Motorola can't sugarcoat its third quarter.
Another quarter, another big loss, another huge write-down and semiconductor fiasco for Motorola. The company's third-quarter results came in at the high end of internal estimates and matched the Street's expectation of a 7-cents-a-share loss on the quarter that ended Sept. 30.

The communications company fell short of revenue hopes with $7.4 billion, compared with analyst expectations of $7.54 billion, as gathered by Multex.com. Motorola was down 3.85% in Tuesday trading to $16.72 as investors took a seat and waited for the news.



That 7-cents-a-share loss is dwarfed by the $2 billion, or 57-cents-a-share charge Motorola took to write down the value of long-term investments, cover layoff costs and pay $1.3 billion on its $2 billion vendor-financing deal to Turkish wireless provider Telsim.

Without the charge, Motorola lost 64 cents on the quarter. The company took a $496 million charge in the second quarter related to layoffs and "asset impairment," turning a 35-cents-a-share loss to its announced 11-cents-a-share figure.

If you're looking for something sweet in the communications company's third consecutive loss, it'll have to come from its mobile-phone business. Motorola's Personal Communication Segment took another step in revenue and orders in its third quarter reported after market's close Tuesday, moving up to $2.7 billion in sales and $3 billion in orders from the second-quarter's $2.5 billion in sales and orders of $2.9 billion. Motorola happily announced the mobile-phone business returned to the black after two quarters of losses, turning a pro forma profit of $19 million.

Motorola's chip business took another expected step down, as sales languished below the second quarter's depressed $1.3 billion to $1.1 billion The chip segment added a monstrous $355 million operating loss to last quarter's $381 million deficit.

On a positive note, orders increased from $1 billion last quarter to $1.1 billion in the third quarter. The wireless equipment business took the opposite tack, with sales increasing consecutively from $1.7 billion to $1.8 billion, but orders for infrastructure dropping off sharply from $2 billion to $1.6 billion.

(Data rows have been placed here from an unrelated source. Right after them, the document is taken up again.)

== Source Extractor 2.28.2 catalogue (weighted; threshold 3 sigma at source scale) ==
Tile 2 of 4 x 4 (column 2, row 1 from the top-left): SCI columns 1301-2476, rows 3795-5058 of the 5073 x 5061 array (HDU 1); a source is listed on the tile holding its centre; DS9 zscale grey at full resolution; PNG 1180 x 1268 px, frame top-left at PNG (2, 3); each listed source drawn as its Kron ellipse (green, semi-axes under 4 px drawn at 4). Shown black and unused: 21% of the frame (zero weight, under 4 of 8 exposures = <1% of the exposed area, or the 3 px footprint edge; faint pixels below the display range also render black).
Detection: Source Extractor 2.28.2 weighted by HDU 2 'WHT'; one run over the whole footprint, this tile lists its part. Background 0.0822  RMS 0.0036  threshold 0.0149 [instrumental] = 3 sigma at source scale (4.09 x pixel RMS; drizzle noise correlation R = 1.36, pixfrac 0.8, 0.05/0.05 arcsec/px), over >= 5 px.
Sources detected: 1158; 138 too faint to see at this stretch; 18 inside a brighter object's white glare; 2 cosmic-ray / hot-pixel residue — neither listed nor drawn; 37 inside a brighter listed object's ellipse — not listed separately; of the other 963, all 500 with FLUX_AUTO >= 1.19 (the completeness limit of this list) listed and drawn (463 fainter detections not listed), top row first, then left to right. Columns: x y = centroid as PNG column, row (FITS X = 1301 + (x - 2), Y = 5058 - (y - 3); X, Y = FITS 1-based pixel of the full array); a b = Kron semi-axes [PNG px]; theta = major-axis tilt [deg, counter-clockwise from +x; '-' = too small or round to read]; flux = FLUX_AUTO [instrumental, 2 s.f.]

Before Sept. 11, dark clouds were swirling over the wireless infrastructure giants that sell equipment to a set of increasingly cash-conservative carriers. Mobile phone companies' reluctance to spend equipment dollars caused Ericsson (ERICY:Nasdaq ADR - news - commentary - research) to caution that it doesn't expect to see growth in its equipment business in 2002. Motorola emphasized the same, saying it would lay off another 2,000 people from its infrastructure segment, bringing total announced companywide layoffs to 32,000 this year.

On Sept. 6, Motorola toned down its previous forecasts for the third quarter, saying that instead of 5% revenue growth over the second quarter's $7.5 billion, it would have flat revenues. Motorola got more specific on its prediction for "several cents a share" losses in Q3, advising analysts to expect losses in the range of 5 cents to 8 cents per share.

The communications giant's second quarter featured a promising rebound in the Personal Communication Sector that holds the No. 2 spot worldwide in mobile phone market share, and the Sept. 6 warning pointed out "improved profitability" in the PCS segment, along with increased sales. The PCS group lost a whopping $237 million in the second quarter.

Following a several-quarter pattern, investors had resigned themselves to poor Motorola results weeks ago, making the communications company's predictions for the fourth quarter the most important data to come out of its results. Motorola will announce its projections at 8 a.m. Eastern time Wednesday morning.